[Web document revisions]

====================

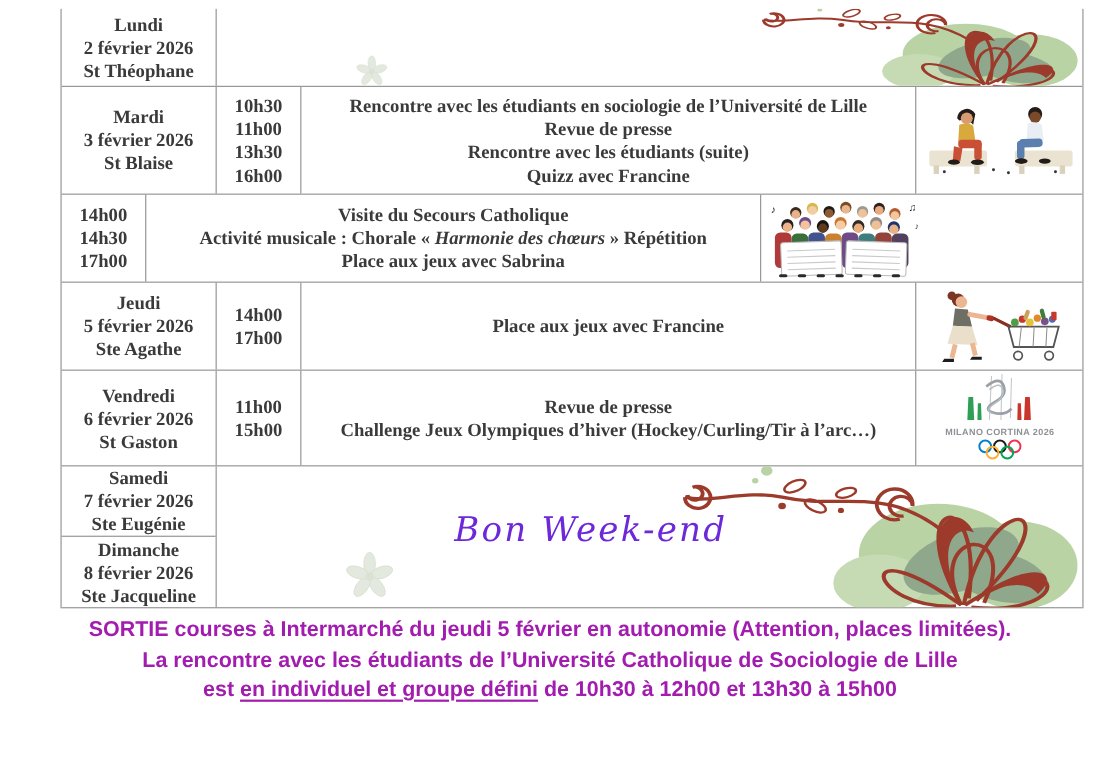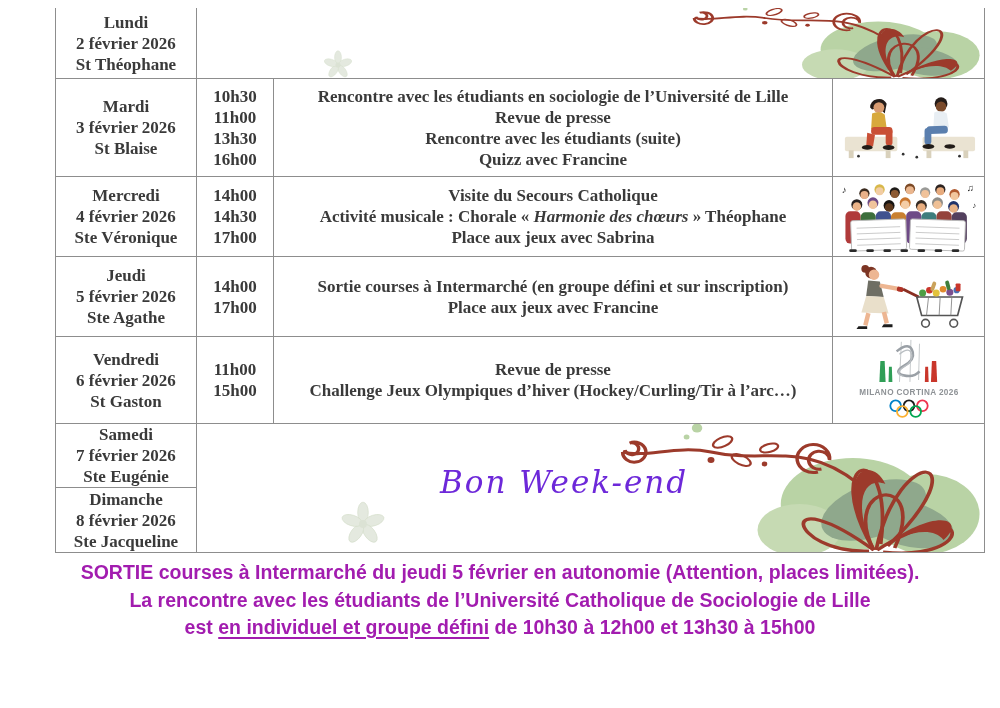--- a/index.html
+++ b/index.html
@@ -168,11 +168,6 @@
     </div>
 
     <div class="r r3">
-      <div class="c cday">
-        <div class="tl">Mercredi</div>
-        <div class="tl">4 février 2026</div>
-        <div class="tl">Ste Véronique</div>
-      </div>
       <div class="c ctime">
         <div class="tl">14h00</div>
         <div class="tl">14h30</div>

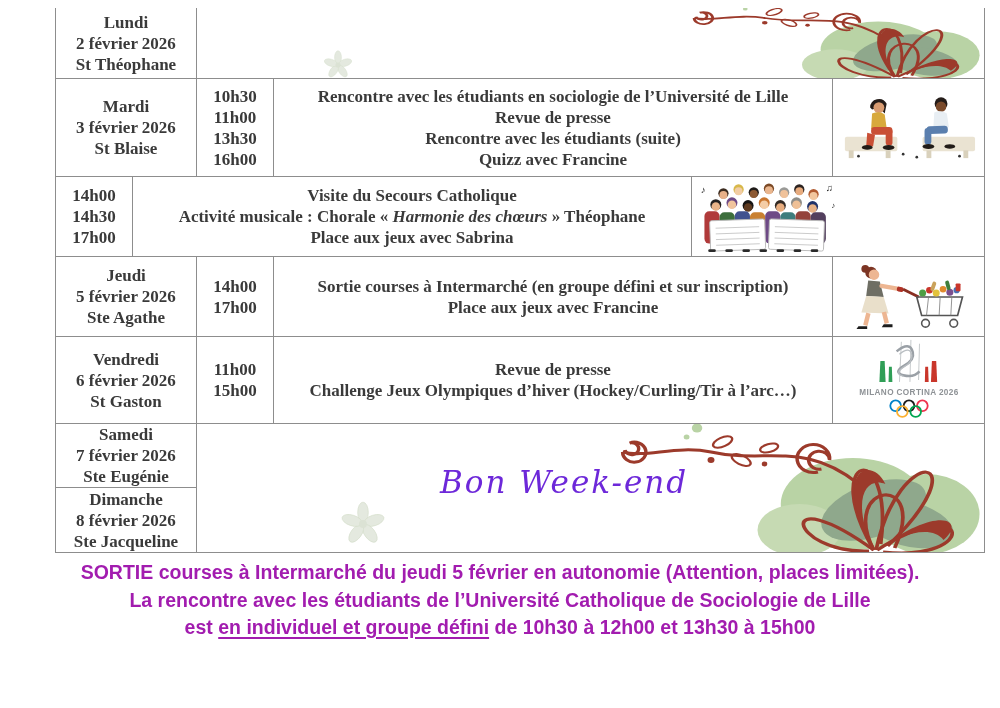--- a/index.html
+++ b/index.html
@@ -175,7 +175,7 @@
       </div>
       <div class="c cact">
         <div class="aline">Visite du Secours Catholique</div>
-        <div class="aline"><span>Activité musicale : Chorale « </span><i>Harmonie des chœurs</i><span> » Théophane</span></div>
+        <div class="aline"><span>Activité musicale : Chorale « </span><i>Harmonie des chœurs</i><span> » Répétition</span></div>
         <div class="aline">Place aux jeux avec Sabrina</div>
       </div>
       <div class="c cimg">

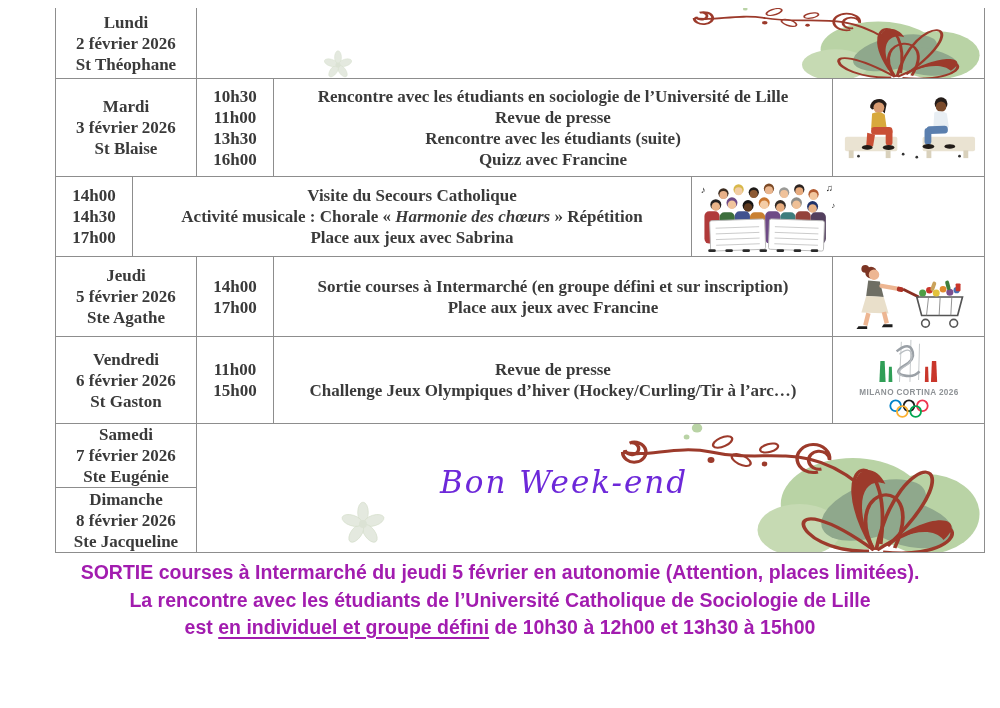--- a/index.html
+++ b/index.html
@@ -300,7 +300,6 @@
         <div class="tl">17h00</div>
       </div>
       <div class="c cact">
-        <div class="aline">Sortie courses à Intermarché (en groupe défini et sur inscription)</div>
         <div class="aline">Place aux jeux avec Francine</div>
       </div>
       <div class="c cimg">

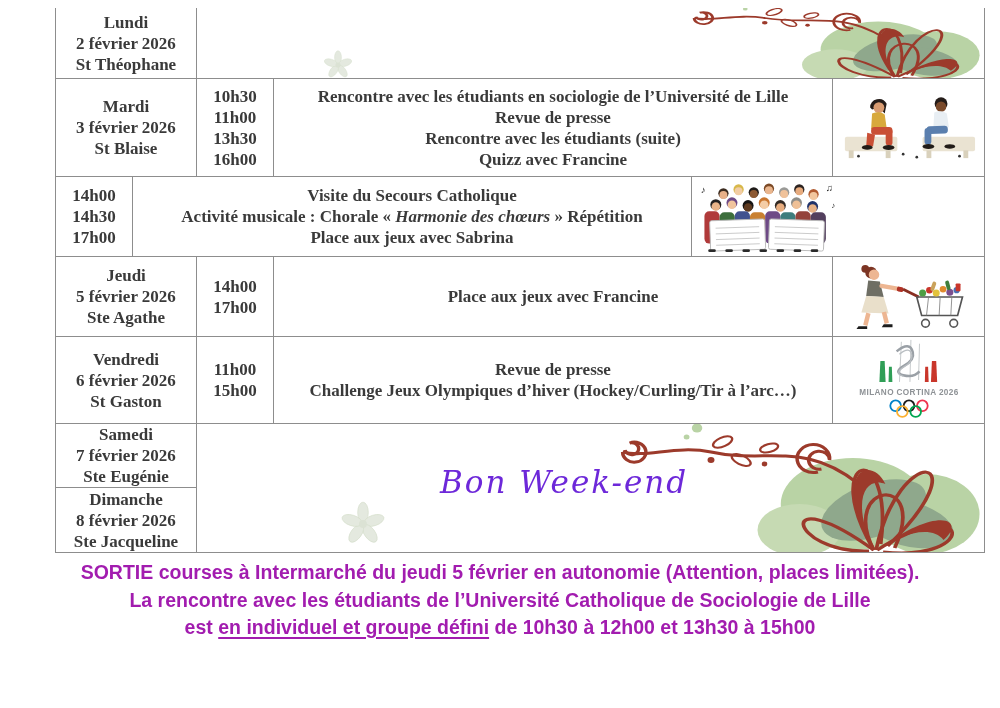--- a/index.html
+++ b/index.html
@@ -16,7 +16,7 @@
   .r3{top:169px;height:80px;}
   .r4{top:249px;height:80px;}
   .r5{top:329px;height:87px;}
-  .r6{top:416px;height:129px;gap:27px;}
+  .r6{top:416px;height:129px;}
   .c{box-sizing:border-box;display:flex;flex-direction:column;justify-content:center;
      align-items:center;text-align:center;}
   .cday{width:141px;border-right:1px solid #8d8d8d;}

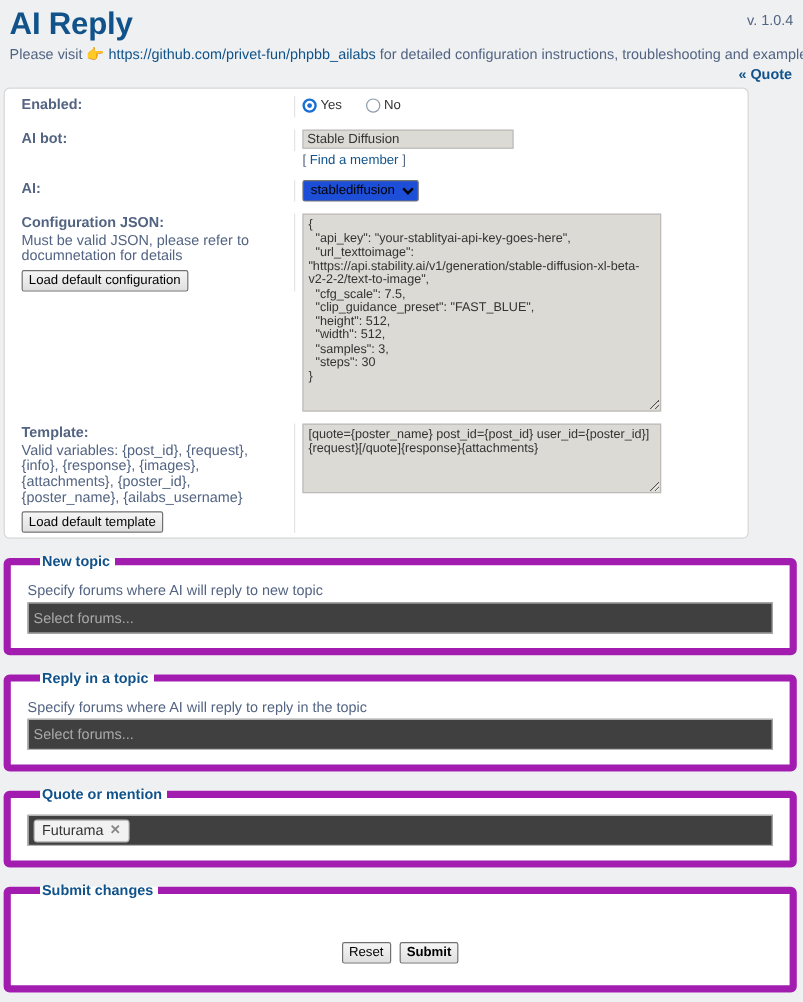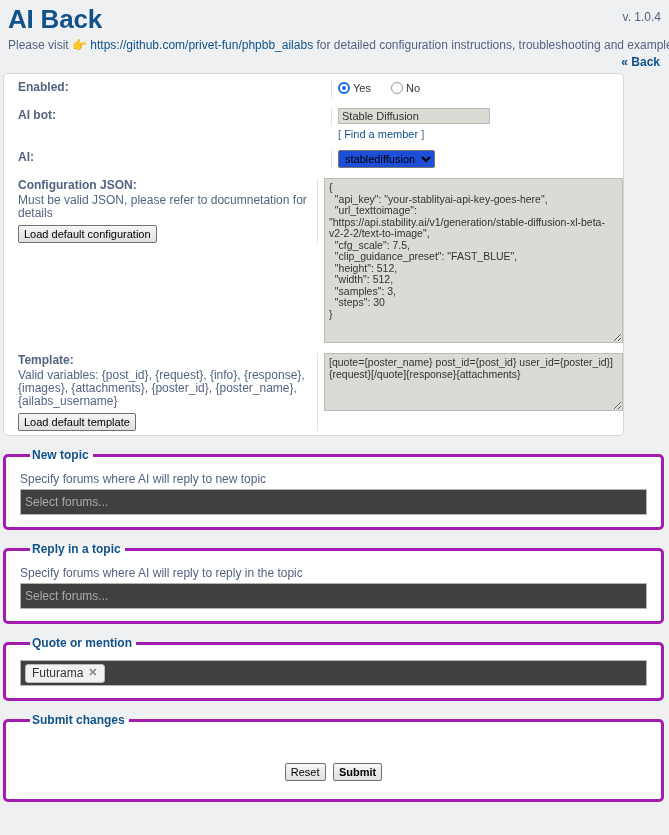--- a/index.html
+++ b/index.html
@@ -291,7 +291,7 @@
 <body>
 
 <div class="header">
-  <h1 class="page-title">AI Back</h1>
+  <h1 class="page-title">AI Reply</h1>
   <span class="version">v. 1.0.4</span>
   <p class="intro">
     <span>Please visit </span><span class="emoji-hand">👉</span>

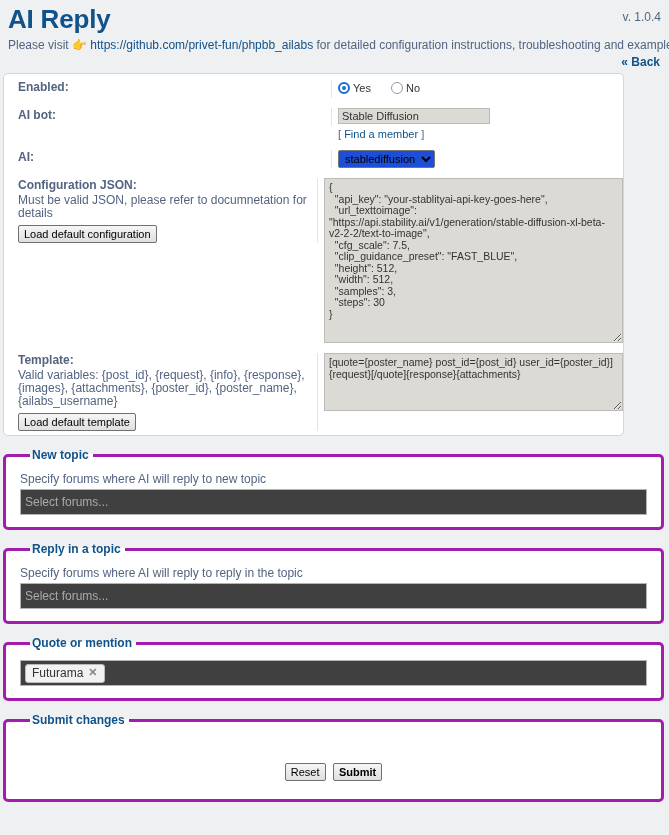--- a/index.html
+++ b/index.html
@@ -298,7 +298,7 @@
     <a href="#">https://github.com/privet-fun/phpbb_ailabs</a><span> for detailed configuration instructions, troubleshooting and examples.</span>
   </p>
   <div class="back-row">
-    <a class="back-link" href="#">« Back</a>
+    <a class="back-link" href="#">« Quote</a>
   </div>
 </div>
 

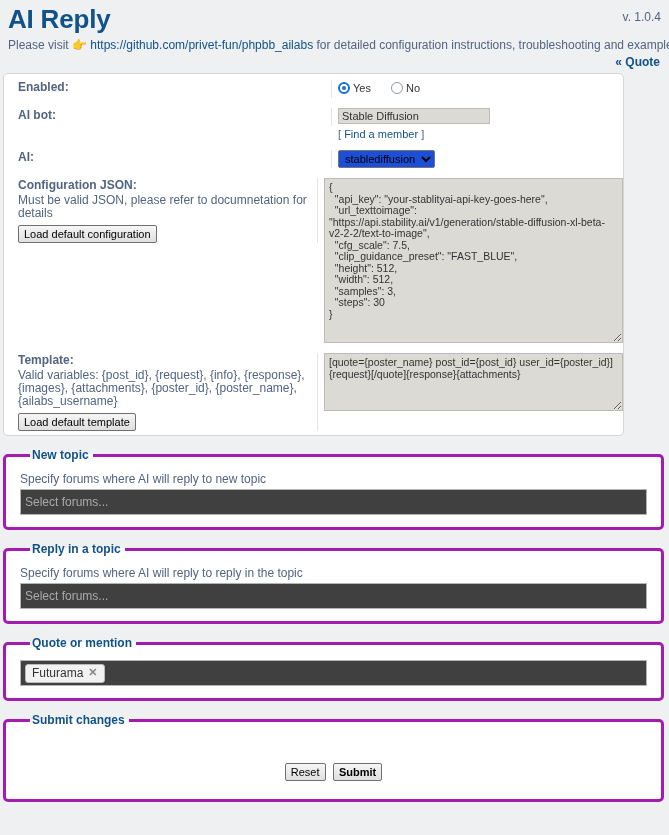--- a/index.html
+++ b/index.html
@@ -80,7 +80,7 @@
     padding: 6px 0 4px 0;
   }
   .fcol-label {
-    width: 328px;
+    width: 242px;
     box-sizing: border-box;
     padding: 0 10px 0 14px;
     border-right: 1px solid #e4e4e4;

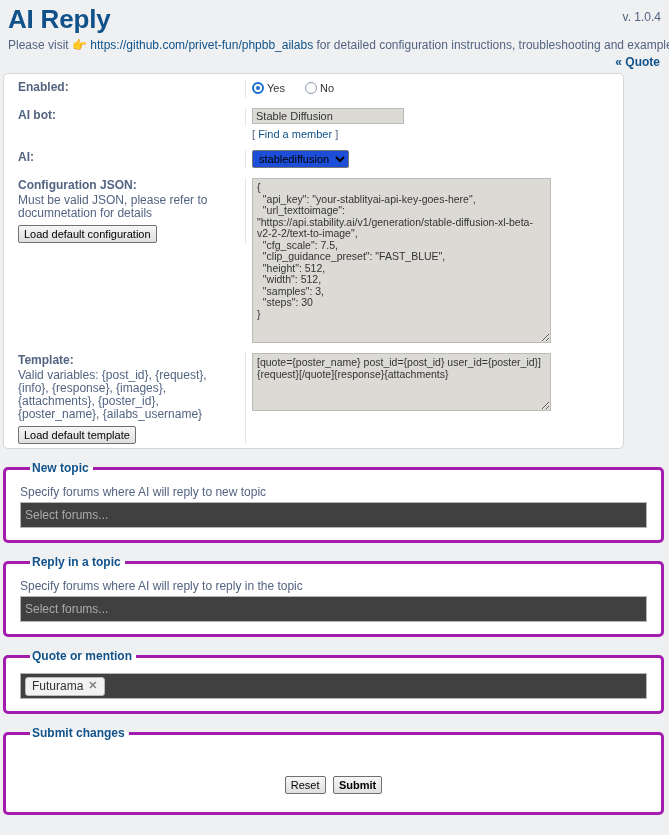--- a/index.html
+++ b/index.html
@@ -150,7 +150,7 @@
 
   
   .text-input {
-    width: 152px;
+    width: 176px;
     height: 16px;
     line-height: 16px;
     background: #dcdad5;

====================

Exercise goal =
Copy each line above where the string "span" occurs.

Completed exercise =
-        <div class="aline"><span>Activité musicale : Chorale « </span><i>Harmonie des chœurs</i><span> » Théophane</span></div>
+        <div class="aline"><span>Activité musicale : Chorale « </span><i>Harmonie des chœurs</i><span> » Répétition</span></div>
   <span class="version">v. 1.0.4</span>
     <span>Please visit </span><span class="emoji-hand">👉</span>
     <a href="#">https://github.com/privet-fun/phpbb_ailabs</a><span> for detailed configuration instructions, troubleshooting and examples.</span>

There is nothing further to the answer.